- _Required action_:
Copy out every record below with complete accuracy.

- _Data for the task_:
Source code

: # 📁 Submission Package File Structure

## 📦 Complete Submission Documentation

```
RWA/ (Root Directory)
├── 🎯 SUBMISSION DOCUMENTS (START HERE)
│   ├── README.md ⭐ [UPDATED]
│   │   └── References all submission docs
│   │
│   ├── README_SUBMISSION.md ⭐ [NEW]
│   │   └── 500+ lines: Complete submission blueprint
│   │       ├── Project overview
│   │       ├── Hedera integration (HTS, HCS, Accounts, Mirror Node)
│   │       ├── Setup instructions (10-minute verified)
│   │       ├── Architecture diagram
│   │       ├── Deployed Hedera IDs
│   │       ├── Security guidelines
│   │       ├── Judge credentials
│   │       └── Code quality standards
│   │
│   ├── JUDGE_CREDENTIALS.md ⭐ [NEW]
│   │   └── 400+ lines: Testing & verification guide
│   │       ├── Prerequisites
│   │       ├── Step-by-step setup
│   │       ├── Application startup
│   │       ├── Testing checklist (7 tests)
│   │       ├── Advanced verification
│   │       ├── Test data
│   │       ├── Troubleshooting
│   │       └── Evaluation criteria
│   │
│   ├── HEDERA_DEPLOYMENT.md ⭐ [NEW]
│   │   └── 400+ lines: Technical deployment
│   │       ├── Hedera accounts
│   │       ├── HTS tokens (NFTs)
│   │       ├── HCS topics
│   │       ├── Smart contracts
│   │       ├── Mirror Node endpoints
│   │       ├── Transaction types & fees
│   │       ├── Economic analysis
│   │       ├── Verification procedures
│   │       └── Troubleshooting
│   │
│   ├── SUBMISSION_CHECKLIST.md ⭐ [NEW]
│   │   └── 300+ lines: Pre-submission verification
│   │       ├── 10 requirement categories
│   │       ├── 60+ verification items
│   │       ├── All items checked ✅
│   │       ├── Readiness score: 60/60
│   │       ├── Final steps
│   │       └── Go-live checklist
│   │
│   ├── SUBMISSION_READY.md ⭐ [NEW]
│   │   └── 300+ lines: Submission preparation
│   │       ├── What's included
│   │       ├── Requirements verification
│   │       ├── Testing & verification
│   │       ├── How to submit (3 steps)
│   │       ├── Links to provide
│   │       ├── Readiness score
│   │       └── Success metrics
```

- _Result below_:
Source code

: # 📁 Submission Package File Structure

## 📦 Complete Submission Documentation

```
RWA/ (Root Directory)
├── 🎯 SUBMISSION DOCUMENTS (START HERE)
│   ├── README.md ⭐ [UPDATED]
│   │   └── References all submission docs
│   │
│   ├── README_SUBMISSION.md ⭐ [NEW]
│   │   └── 500+ lines: Complete submission blueprint
│   │       ├── Project overview
│   │       ├── Hedera integration (HTS, HCS, Accounts, Mirror Node)
│   │       ├── Setup instructions (10-minute verified)
│   │       ├── Architecture diagram
│   │       ├── Deployed Hedera IDs
│   │       ├── Security guidelines
│   │       ├── Judge credentials
│   │       └── Code quality standards
│   │
│   ├── JUDGE_CREDENTIALS.md ⭐ [NEW]
│   │   └── 400+ lines: Testing & verification guide
│   │       ├── Prerequisites
│   │       ├── Step-by-step setup
│   │       ├── Application startup
│   │       ├── Testing checklist (7 tests)
│   │       ├── Advanced verification
│   │       ├── Test data
│   │       ├── Troubleshooting
│   │       └── Evaluation criteria
│   │
│   ├── HEDERA_DEPLOYMENT.md ⭐ [NEW]
│   │   └── 400+ lines: Technical deployment
│   │       ├── Hedera accounts
│   │       ├── HTS tokens (NFTs)
│   │       ├── HCS topics
│   │       ├── Smart contracts
│   │       ├── Mirror Node endpoints
│   │       ├── Transaction types & fees
│   │       ├── Economic analysis
│   │       ├── Verification procedures
│   │       └── Troubleshooting
│   │
│   ├── SUBMISSION_CHECKLIST.md ⭐ [NEW]
│   │   └── 300+ lines: Pre-submission verification
│   │       ├── 10 requirement categories
│   │       ├── 60+ verification items
│   │       ├── All items checked ✅
│   │       ├── Readiness score: 60/60
│   │       ├── Final steps
│   │       └── Go-live checklist
│   │
│   ├── SUBMISSION_READY.md ⭐ [NEW]
│   │   └── 300+ lines: Submission preparation
│   │       ├── What's included
│   │       ├── Requirements verification
│   │       ├── Testing & verification
│   │       ├── How to submit (3 steps)
│   │       ├── Links to provide
│   │       ├── Readiness score
│   │       └── Success metrics
```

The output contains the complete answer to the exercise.